Panteleimon Ekkekakis, professor and chair in the department of kinesiology at Michigan State University, has spent most of his career studying how different intensities of exercise make people feel. He’s been following the HIIT trend since news of its benefits started circulating among exercise physiologists back in the early 2000s.
“HIIT started to gain traction at an astonishing rate and became this major global phenomenon,” said Ekkekakis, who claims there are roughly 700 published studies a year on HIIT.
In the early days, HIIT was considered more appropriate for athletes and the very fit, but it wasn’t long before fitness experts were suggesting it might prove valuable for the average Joe and Jill.
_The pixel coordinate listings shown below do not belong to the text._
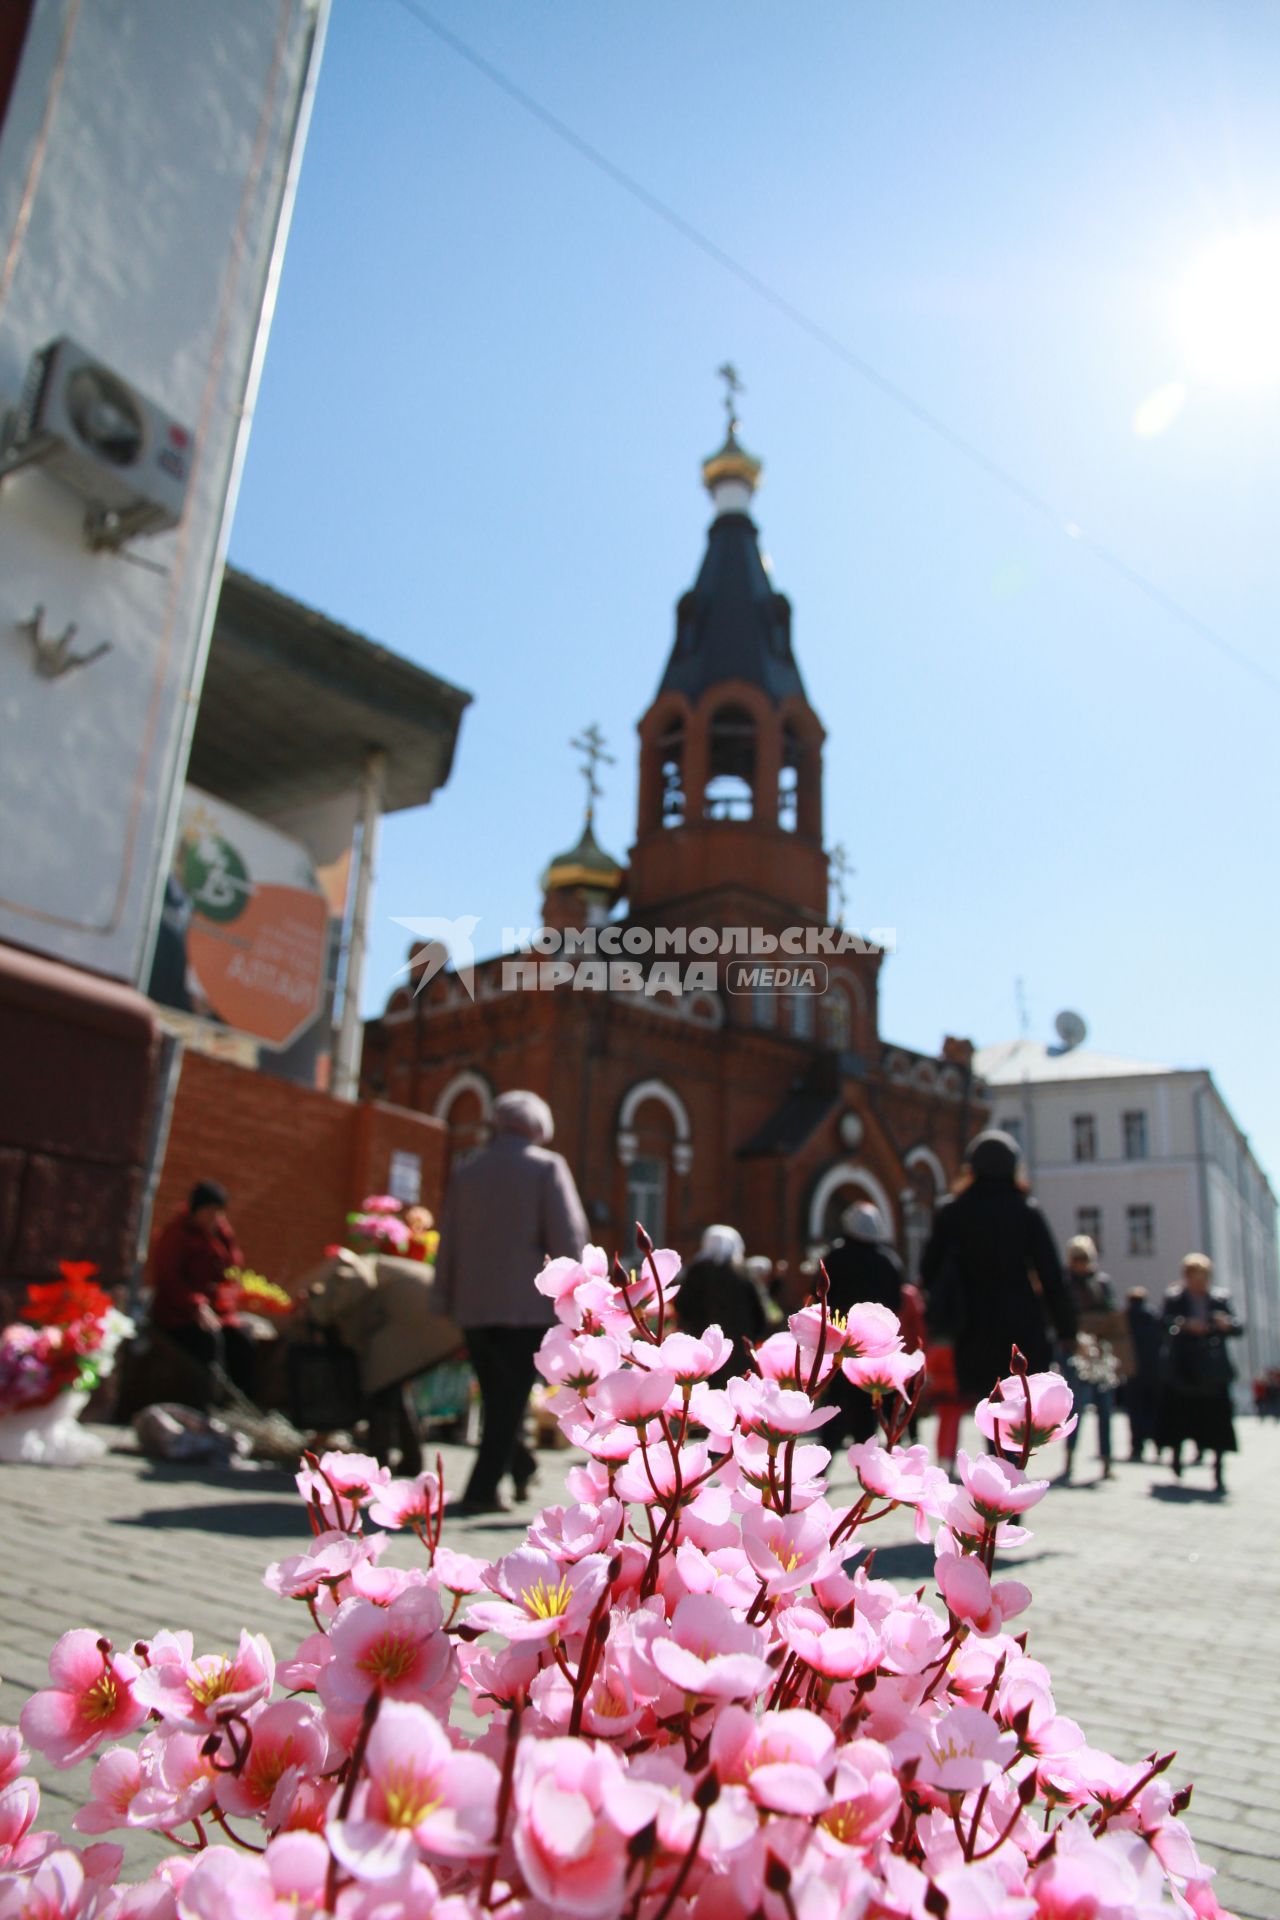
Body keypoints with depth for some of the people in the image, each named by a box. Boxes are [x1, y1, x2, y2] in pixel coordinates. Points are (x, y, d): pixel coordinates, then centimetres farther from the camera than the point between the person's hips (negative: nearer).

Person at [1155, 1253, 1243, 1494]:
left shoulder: (1219, 1300, 7)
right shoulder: (1174, 1299, 2)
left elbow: (1238, 1328, 0)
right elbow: (1166, 1324, -12)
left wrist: (1227, 1325, -21)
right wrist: (1185, 1325, -28)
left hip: (1213, 1372, 1)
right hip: (1182, 1371, -1)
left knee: (1217, 1423, -3)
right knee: (1177, 1416, 6)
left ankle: (1218, 1474, 5)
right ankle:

Exercise psychologists like Ekkekakis were doubtful.
“It’s never going to work, because we all know that high-intensity exercise is unpleasant,” he said.
To gain the much-ballyhooed benefits of HIIT workouts, you need to train at 85 to 95 per cent of your maximum effort (peak heart rate), which isn’t for everyone. The no-pain, no-gain philosophy of exercise has always been embraced by the few, not the masses. Despite this, researchers started publishing data suggesting HIIT is not only well tolerated by average exercisers, they actually find it more enjoyable than less intense workouts.
The combination of enjoyment with the promise of significant results in less time is the holy grail in terms of exercise adherence. Lack of time has been cited as one of the main reasons so few people exercise on a regular basis.
Still, Ekkekakis wasn’t buying it.
“It’s a lot more complicated than that,” he said of why the exercise dropout rate is so high. “Most people have discretionary time — they just choose not to allocate that discretionary time to exercise, presumably because they find other things that make them feel better or give them more satisfaction.”
Citing a preponderance of evidence proving that intensity drives people away, Ekkekakis decided to take a closer look at HIIT’s track record for long-term adherence. The results were published in a recent edition of Psychology of Sport and Exercise. Along with colleague Stuart Biddle from the University of Southern Queensland, Australia, Ekkekakis identified eight quality studies comparing HIIT to moderate-intensity exercise, all of which included followups of at least 12 months. What they found is unlikely to make HIIT fans happy.
“While non-adherence and dropout represent great challenges for any form of exercise, especially in unsupervised settings, these problems were shown to be exacerbated with HIIT,” Ekkekakis and Biddle stated in the study. “Compared to moderate-intensity exercise, more individuals assigned to HIIT did not adhere to their prescription when unsupervised, most likely because they could not.”
Not all the study subjects gave up exercise altogether — some just weren’t as motivated to sustain the same intensity on their own as when they were under the watchful eye of an instructor. They took the workouts down a notch or two into a more comfortable, moderate-intensity range. That’s not a bad thing — it’s just that when combined with the short duration of most prescribed HIIT workouts, health and fitness benefits are likely to be less significant than advertised.
So, where did the idea that exercisers preferred HIIT over less intense workouts come from if all eight studies proved that the majority of people eventually gave up on HIIT altogether?
It turns out gauging exercise enjoyment is harder than you might think. People are in no condition to answer questions about how they feel while in the middle of a tough workout. Any inquiries need to wait until after the workout is over. With all the hard work done and most people feeling accomplished with their efforts, their feelings are much different than when they were in full sweat mode.
“After exercise, almost everyone feels good,” Ekkekakis agreed. “But they might feel good because the darn thing is done.”
Does that mean HIIT has been oversold as a solution to sedentary habits? Probably. But that doesn’t make it a bad option. It’s just not for everyone, which puts it on par with most other workouts. The gauge of an effective workout isn’t how successful it is in a lab, but whether you want to do it all over again on your own.